Begin
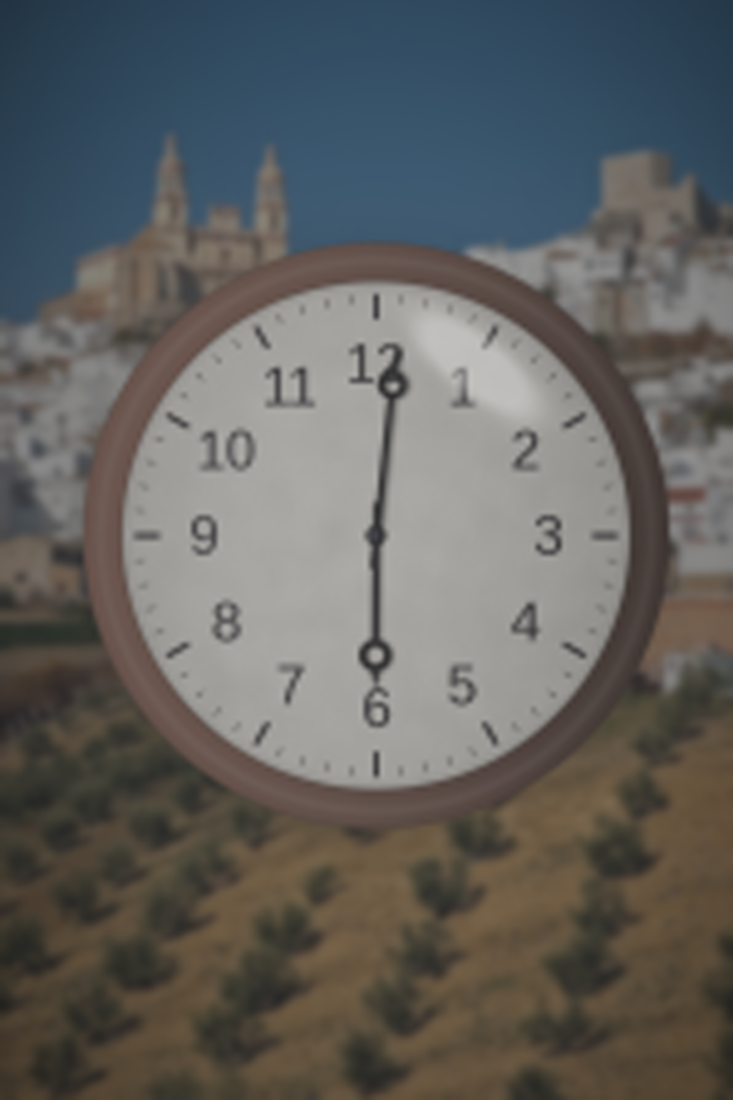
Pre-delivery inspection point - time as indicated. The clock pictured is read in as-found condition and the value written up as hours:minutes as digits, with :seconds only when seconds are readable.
6:01
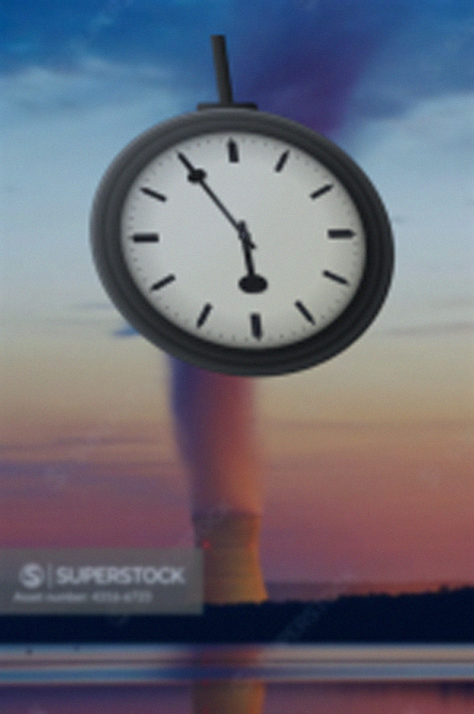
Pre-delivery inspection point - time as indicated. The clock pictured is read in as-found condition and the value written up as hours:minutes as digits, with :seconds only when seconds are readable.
5:55
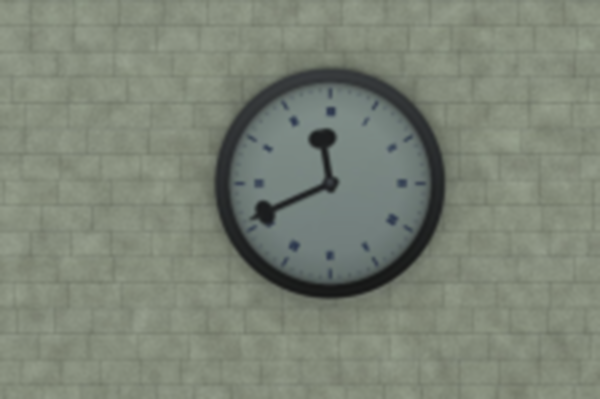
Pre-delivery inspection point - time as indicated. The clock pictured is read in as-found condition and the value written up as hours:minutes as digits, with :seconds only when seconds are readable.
11:41
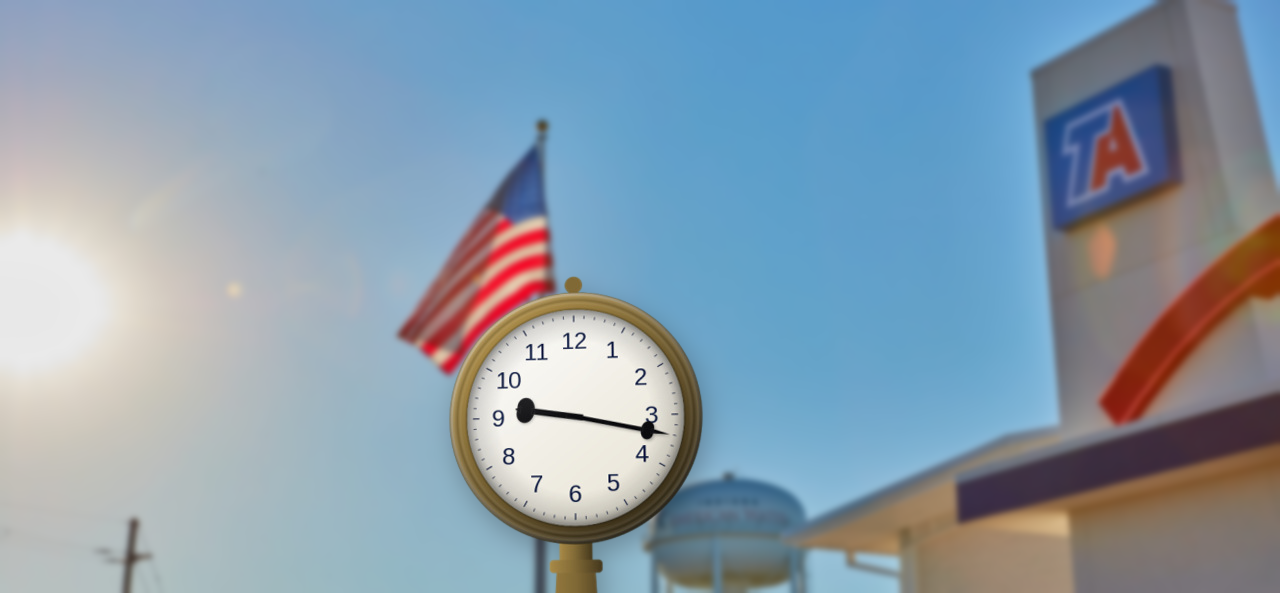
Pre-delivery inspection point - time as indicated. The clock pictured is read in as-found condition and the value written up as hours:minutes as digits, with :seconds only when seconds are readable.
9:17
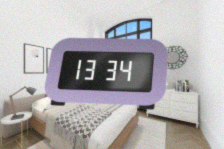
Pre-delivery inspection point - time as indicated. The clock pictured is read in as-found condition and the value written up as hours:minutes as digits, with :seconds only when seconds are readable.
13:34
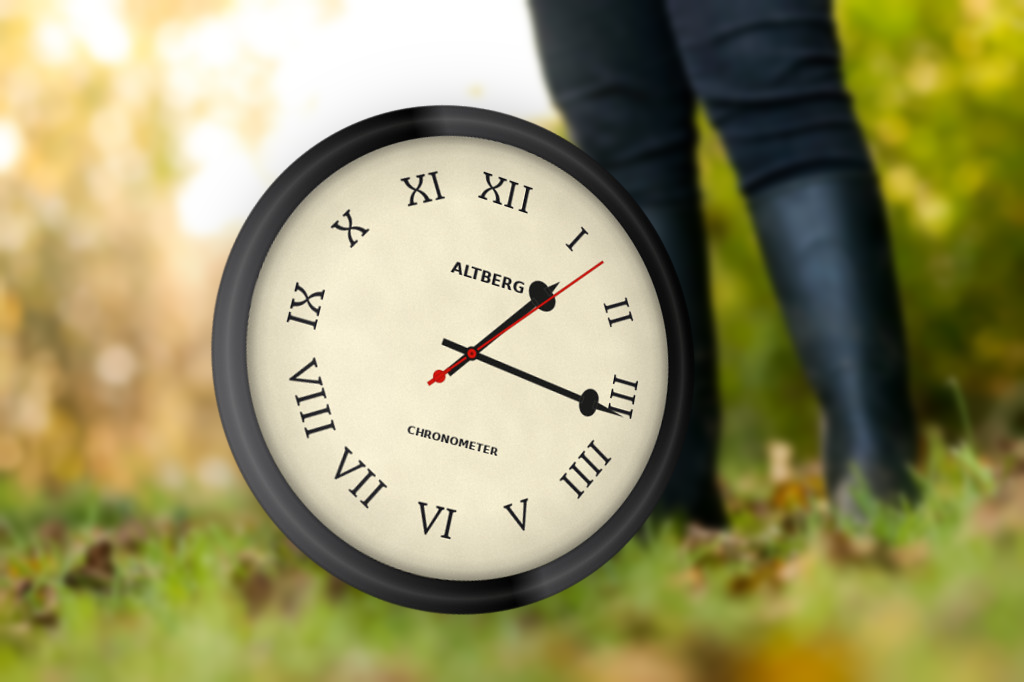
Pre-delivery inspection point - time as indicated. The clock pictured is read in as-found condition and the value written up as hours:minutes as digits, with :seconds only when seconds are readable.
1:16:07
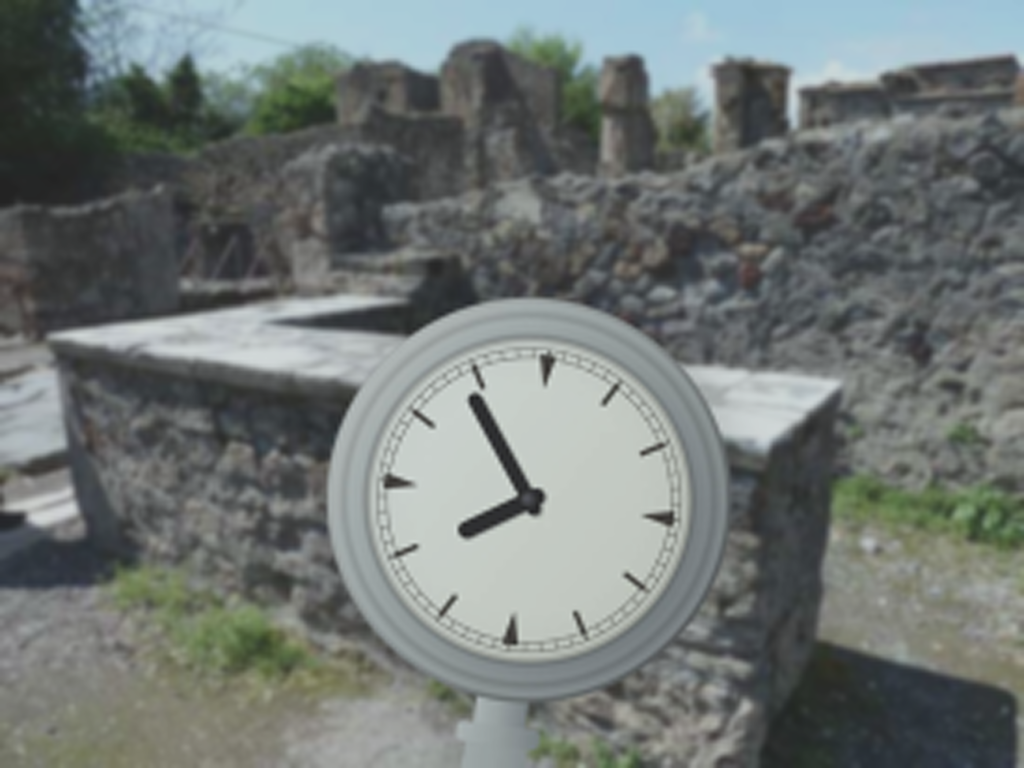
End
= Short problem =
Arrange the listing above as a JSON list of strings, one string per line and no blank lines, leaving the pictures out.

= Response to the exercise =
[
  "Pre-delivery inspection point - time as indicated. The clock pictured is read in as-found condition and the value written up as hours:minutes as digits, with :seconds only when seconds are readable.",
  "6:01",
  "Pre-delivery inspection point - time as indicated. The clock pictured is read in as-found condition and the value written up as hours:minutes as digits, with :seconds only when seconds are readable.",
  "5:55",
  "Pre-delivery inspection point - time as indicated. The clock pictured is read in as-found condition and the value written up as hours:minutes as digits, with :seconds only when seconds are readable.",
  "11:41",
  "Pre-delivery inspection point - time as indicated. The clock pictured is read in as-found condition and the value written up as hours:minutes as digits, with :seconds only when seconds are readable.",
  "9:17",
  "Pre-delivery inspection point - time as indicated. The clock pictured is read in as-found condition and the value written up as hours:minutes as digits, with :seconds only when seconds are readable.",
  "13:34",
  "Pre-delivery inspection point - time as indicated. The clock pictured is read in as-found condition and the value written up as hours:minutes as digits, with :seconds only when seconds are readable.",
  "1:16:07"
]